### THE DATA
┌──

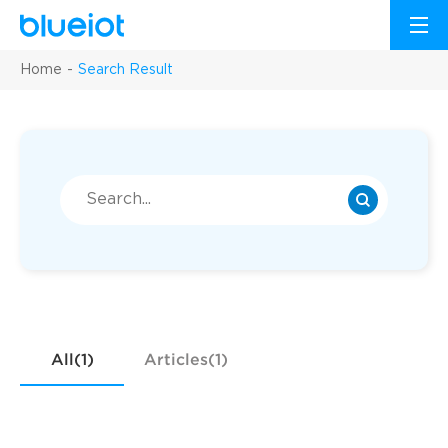
Home
Search Result
All(1)
Articles(1)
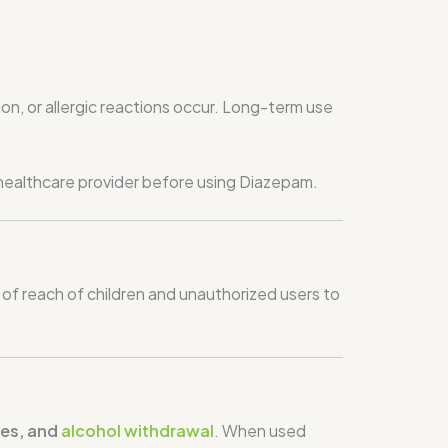
ion, or allergic reactions occur. Long-term use
a healthcare provider before using Diazepam.
of reach of children and unauthorized users to
res, and
alcohol withdrawal
. When used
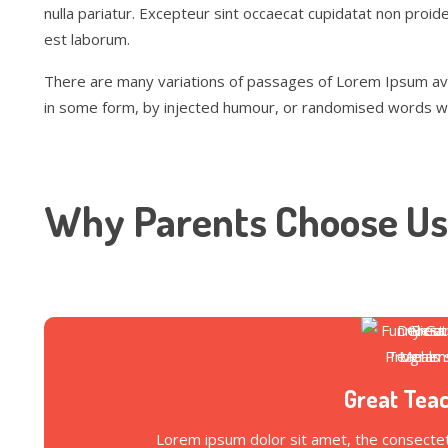
nulla pariatur. Excepteur sint occaecat cupidatat non proiden
est laborum.
There are many variations of passages of Lorem Ipsum avai
in some form, by injected humour, or randomised words whic
Why Parents Choose Us
Great Tea
Lorem ipsum dolor sit amet, the consectetu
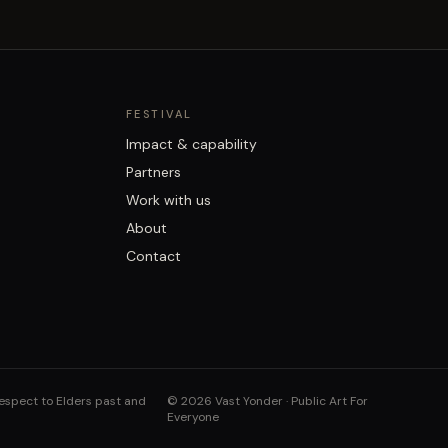
FESTIVAL
Impact & capability
Partners
Work with us
About
Contact
respect to Elders past and
©
2026
Vast Yonder · Public Art For
Everyone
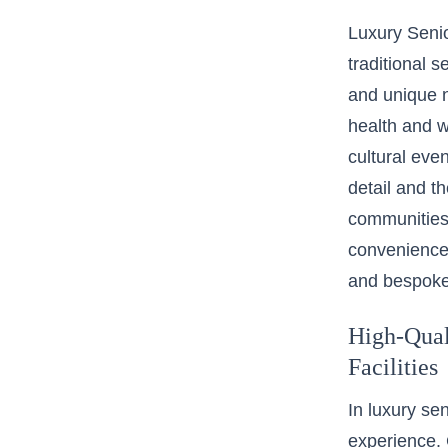
Luxury Senio
traditional 
and unique n
health and w
cultural even
detail and th
communities 
convenience 
and bespoke
High-Qual
Facilities
In luxury se
experience. 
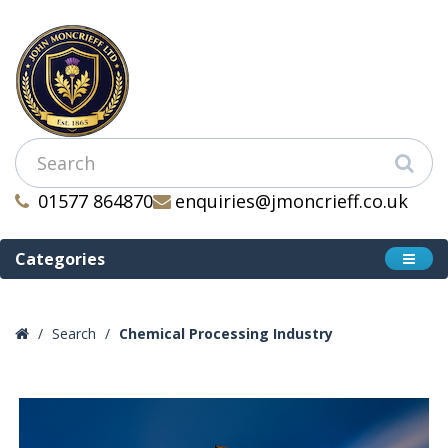
01577 864870
enquiries@jmoncrieff.co.uk
Categories
Search
Chemical Processing Industry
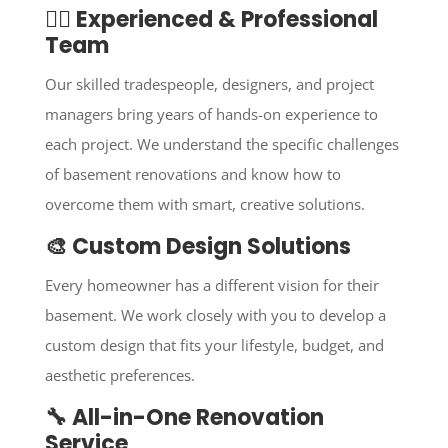
👷‍♂️ Experienced & Professional
Team
Our skilled tradespeople, designers, and project
managers bring years of hands-on experience to
each project. We understand the specific challenges
of basement renovations and know how to
overcome them with smart, creative solutions.
🎨 Custom Design Solutions
Every homeowner has a different vision for their
basement. We work closely with you to develop a
custom design that fits your lifestyle, budget, and
aesthetic preferences.
🔧 All-in-One Renovation
Service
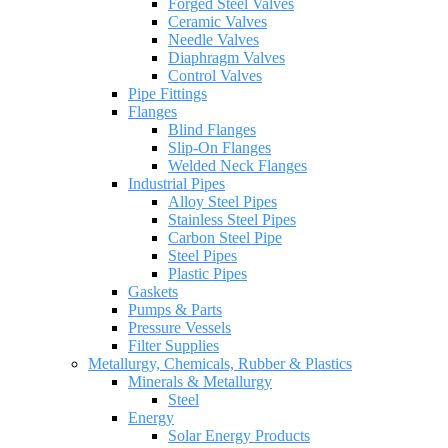
Forged Steel Valves
Ceramic Valves
Needle Valves
Diaphragm Valves
Control Valves
Pipe Fittings
Flanges
Blind Flanges
Slip-On Flanges
Welded Neck Flanges
Industrial Pipes
Alloy Steel Pipes
Stainless Steel Pipes
Carbon Steel Pipe
Steel Pipes
Plastic Pipes
Gaskets
Pumps & Parts
Pressure Vessels
Filter Supplies
Metallurgy, Chemicals, Rubber & Plastics
Minerals & Metallurgy
Steel
Energy
Solar Energy Products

└──

### DESCRIPTION OF THE TASK
Please output every record above exactly. Leave the pictures out.

### RESULT OF THIS TASK
Home
Search Result
All(1)
Articles(1)
ion, or allergic reactions occur. Long-term use
a healthcare provider before using Diazepam.
of reach of children and unauthorized users to
res, and
alcohol withdrawal
. When used
nulla pariatur. Excepteur sint occaecat cupidatat non proiden
est laborum.
There are many variations of passages of Lorem Ipsum avai
in some form, by injected humour, or randomised words whic
Why Parents Choose Us
Great Tea
Lorem ipsum dolor sit amet, the consectetu
FESTIVAL
Impact & capability
Partners
Work with us
About
Contact
respect to Elders past and
©
2026
Vast Yonder · Public Art For
Everyone
Luxury Senio
traditional 
and unique n
health and w
cultural even
detail and th
communities 
convenience 
and bespoke
High-Qual
Facilities
In luxury se
experience. 
01577 864870
enquiries@jmoncrieff.co.uk
Categories
Search
Chemical Processing Industry
👷‍♂️ Experienced & Professional
Team
Our skilled tradespeople, designers, and project
managers bring years of hands-on experience to
each project. We understand the specific challenges
of basement renovations and know how to
overcome them with smart, creative solutions.
🎨 Custom Design Solutions
Every homeowner has a different vision for their
basement. We work closely with you to develop a
custom design that fits your lifestyle, budget, and
aesthetic preferences.
🔧 All-in-One Renovation
Service
Forged Steel Valves
Ceramic Valves
Needle Valves
Diaphragm Valves
Control Valves
Pipe Fittings
Flanges
Blind Flanges
Slip-On Flanges
Welded Neck Flanges
Industrial Pipes
Alloy Steel Pipes
Stainless Steel Pipes
Carbon Steel Pipe
Steel Pipes
Plastic Pipes
Gaskets
Pumps & Parts
Pressure Vessels
Filter Supplies
Metallurgy, Chemicals, Rubber & Plastics
Minerals & Metallurgy
Steel
Energy
Solar Energy Products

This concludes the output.